Task.
Set down, exactly and with no pictures, the line that contains "parked vehicle [bbox 208,1,224,25]: 6888" and all lines after it in the listing.

+ + + +

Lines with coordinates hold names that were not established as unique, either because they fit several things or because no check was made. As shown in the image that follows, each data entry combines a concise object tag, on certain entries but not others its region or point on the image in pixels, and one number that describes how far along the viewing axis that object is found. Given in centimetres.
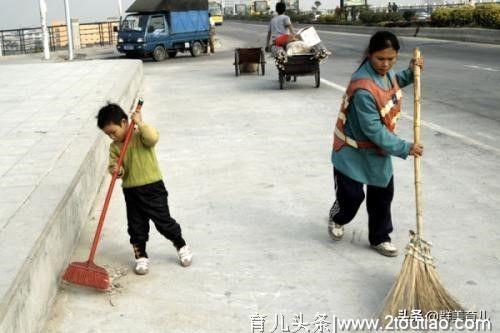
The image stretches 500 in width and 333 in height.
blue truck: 2464
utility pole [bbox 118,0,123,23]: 4138
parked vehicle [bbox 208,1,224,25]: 6888
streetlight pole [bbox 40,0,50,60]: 2666
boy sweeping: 398
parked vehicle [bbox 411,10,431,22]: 4386
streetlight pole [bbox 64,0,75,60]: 2628
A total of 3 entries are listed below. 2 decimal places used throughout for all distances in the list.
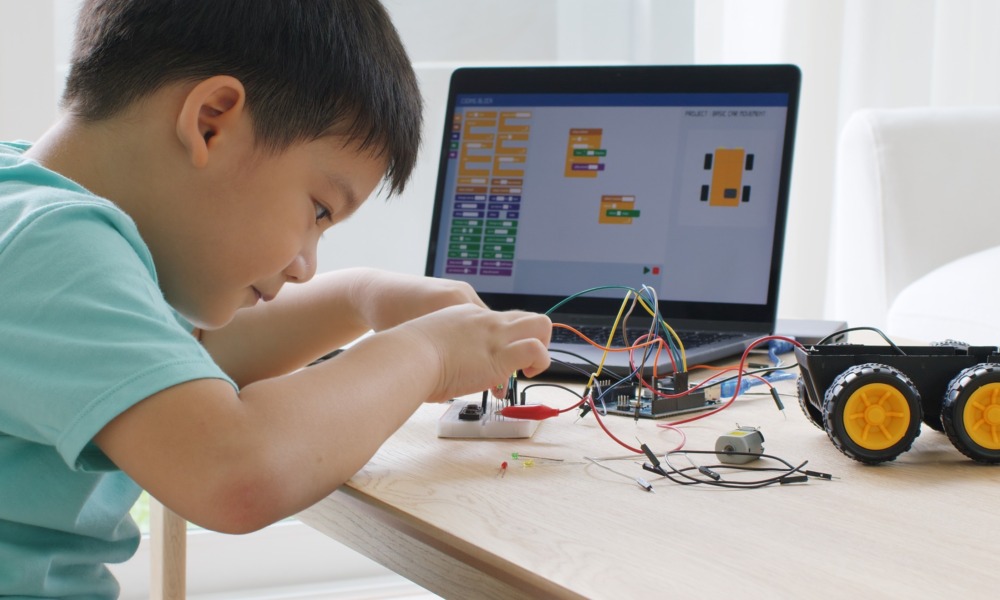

+ + + +

Result of this task.
parked vehicle [bbox 208,1,224,25]: 6888
streetlight pole [bbox 40,0,50,60]: 2666
boy sweeping: 398
parked vehicle [bbox 411,10,431,22]: 4386
streetlight pole [bbox 64,0,75,60]: 2628
A total of 3 entries are listed below. 2 decimal places used throughout for all distances in the list.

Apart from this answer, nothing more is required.